Thanksgiving is odd holiday for some people. At their Thanksgiving dinner table they say, “I am thankful for all of my blessings. Incidentally, I deserved them.”
Not me. I always feel like a pilgrim at the first celebration. The pilgrims were close to being out of food when the Indians arrived. They did not deserve the gifts the Indians brought but were grateful because otherwise they might not have survived the winter.
Many times the gifts I have received came as a surprise. Some were not deserved. Not that I refused them; rather, I appreciated them all the more because they were gifts. People do not have to be overly humble, only appreciative of how much given to them is not quid pro quo.
In sixth grade my class was designated to give the Thanksgiving play for the school that year. It was the traditional, “Our Forefather’s First Thanksgiving.” Mrs. Hodgeson assigned the parts in the play by the “you, you and you” selection method. I scrunched down in my seat as far as possible and nevertheless was the second part chosen. It was a speaking part. I shivered. My dear teacher felt that each child should have a chance to be on center stage in an auditorium full of parents and loved ones as a growth opportunity.
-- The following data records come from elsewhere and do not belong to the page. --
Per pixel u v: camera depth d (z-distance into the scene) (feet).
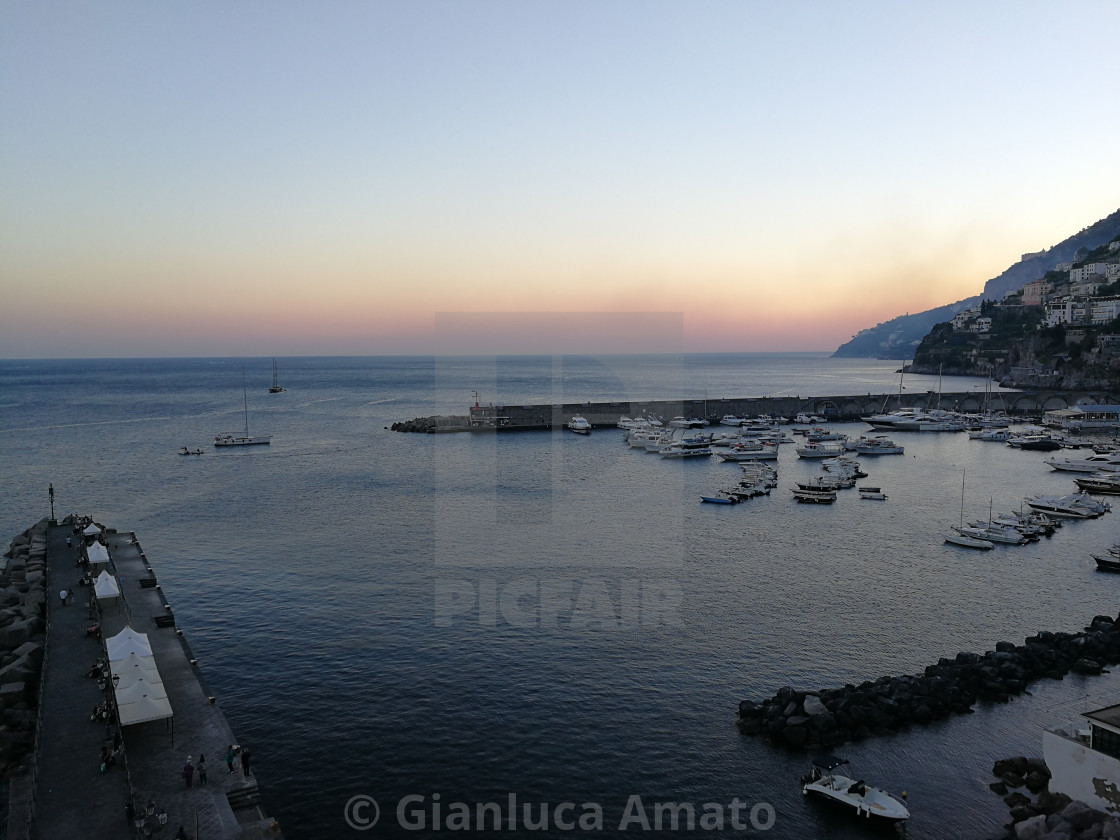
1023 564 262.88
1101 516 346.74
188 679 155.63
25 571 231.09
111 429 652.48
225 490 380.99
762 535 297.94
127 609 196.54
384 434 605.73
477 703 154.40
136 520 318.65
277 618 199.41
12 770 126.72
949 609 216.74
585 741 141.69
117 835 105.70
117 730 132.87
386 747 139.54
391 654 176.24
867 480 433.48
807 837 118.21
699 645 182.50
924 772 135.95
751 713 150.30
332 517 316.40
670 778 131.54
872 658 180.96
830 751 141.08
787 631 194.80
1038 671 173.68
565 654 174.81
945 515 340.18
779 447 559.38
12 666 161.38
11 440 580.71
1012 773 134.82
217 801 113.80
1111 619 206.69
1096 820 115.44
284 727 146.30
My buddies and I viewed the play differently. We thought we were going to slide through sixth grade. We knew the Christmas play was coming, but we had been typecast so often as shepherds and sheep that we thought we were safe. Our exposure to a chance of disgrace and dishonor was brief.
Not the Thanksgiving play. All of us slackers had received substantial speaking parts. Mrs. Hodgeson made it clear she considered it an honor to be given a speaking part, and, if we ever wanted to get out of sixth grade, we had better apply ourselves to learning the dialog.
My mother was thrilled. “Our son the thespian,” she wrote to my dad who was on assignment at a distant military base. I thought to myself, I bet he is glad he does not have to make a fool of himself at some dumb Thanksgiving play.
One day during a dreary rehearsal, when the normally kind and gentle Mrs. Hodgeson was trying to decide which child to kill first, we had a “teachable moment of learning” that is the object of education but is missing most of the time. It happened when someone playing an Indian bearing gifts ad-libbed, “Hey, why should we Indians give you pilgrims any food? You are just going to take over the entire country and get rid of us Indians. You did not do anything to deserve this food, so just forget it.”
Mrs. Hodgeson stopped to rehearsal and said to that child, “Do you deserve everything your parents give you, or are there times when it is really a gift?” The child looked sheepish, perhaps in preparation for the Christmas play. I realized it was true for me. Much of what my parents had given me was not tied to deserving, it was simply a gift.
The night of the Thanksgiving play was the day before Thanksgiving. I remembered most of my part and only fell over a chair once. Near the end of the play I was, for the first time, enjoying being on stage. As I looked out over the crowd, I finally found where my mom was sitting. There was a pang of regret that year because my father was not going to be with us this holiday.
But as I looked out at my mother I noticed that sitting next to her in his military uniform was my dad, who had gotten home. I waved, forgetting that my character was not supposed to wave at the audience. My dad smiled at me and waved back. The next day we had a great Thanksgiving feast while I relived my brief moment in the theatre spotlight to everyone who came to our house.
I hope you have received things for which you are thankful. Not deserving gifts, rather, surprise gifts. They make for the very best Thanksgivings.